-- Text block follows --
Good day, ladies and gentlemen, and welcome to the MSA Second Quarter Earnings Call. At this time all lines are in a listen-only mode and the floor will be open for questions following the presentation. [Operator Instructions]. It is now my pleasure to introduce today's host, Elyse Lorenzato, Director of Investor Relations. Elyse, please begin.

Elyse Lorenzato

Analyst

Thank you, Kelly. Good morning, everyone and welcome to MSA's second quarter earnings call for 2018. With me here today are Nish Vartanian, President and CEO; and Ken Krause, Senior Vice President, Chief Financial Officer and Treasurer. Our second quarter press release was issued last night and is available on our website at www.msasafety.com. Before we begin, I'd like to remind everyone that the matters discussed on this call, excluding historical information, are forward-looking statements within the meaning of the Private Securities Litigation Reform Act of 1995. Forward-looking statements include, but are not limited to, all projections and anticipated levels of future performance. Forward-looking statements involve risks, uncertainties and other factors that may cause our actual results to differ materially from those discussed here. These risks, uncertainties and other factors are detailed in our filings with the Securities and Exchange Commission, including our most recent Form 10-K, filed in February of this year. MSA undertakes no duty to publicly update any forward-looking statements made on this call, except as required by law. We've included certain non-GAAP financial measures as part of our discussion this morning. Reconciliations to the most directly comparable GAAP measures are available on our Investor Relations website at investors.msasafety.com. With that, I will turn the call over to our President and CEO, Nish Vartanian.
-- Text block concluded --
-- Available data follows --
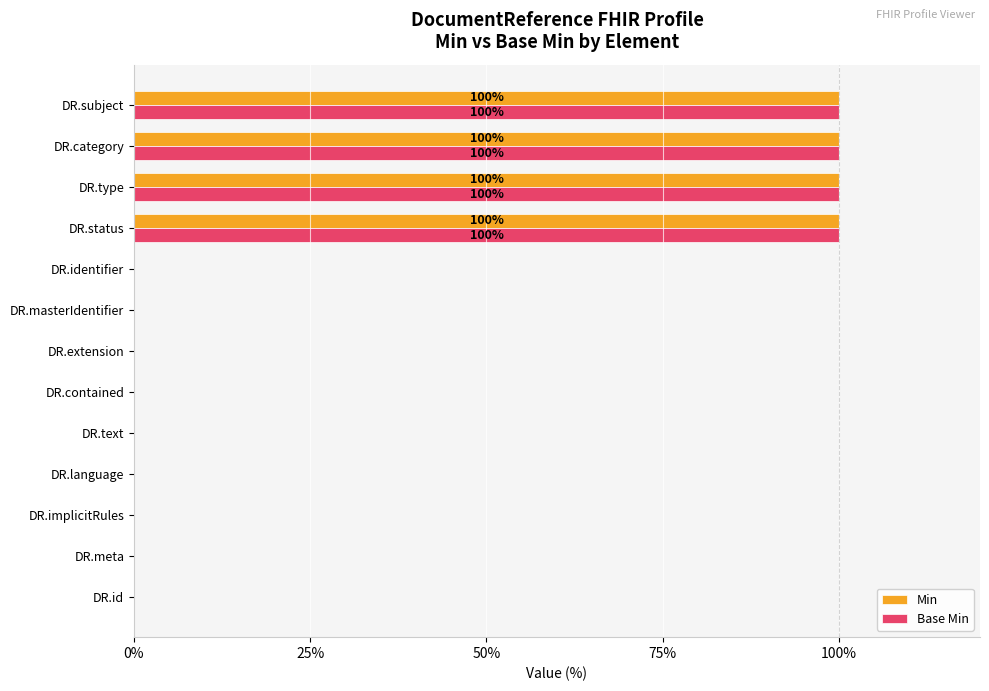

Is the value of Min at DR.language greater than the value of Base Min at DR.type?

No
-- Available data concluded --
Work request: Write out the stretch of the earnings call transcript from "Good day, ladies" through "Elyse, please begin." word for word. The data has nothing to do with what comes next.

Written reply:
Good day, ladies and gentlemen, and welcome to the MSA Second Quarter Earnings Call. At this time all lines are in a listen-only mode and the floor will be open for questions following the presentation. [Operator Instructions]. It is now my pleasure to introduce today's host, Elyse Lorenzato, Director of Investor Relations. Elyse, please begin.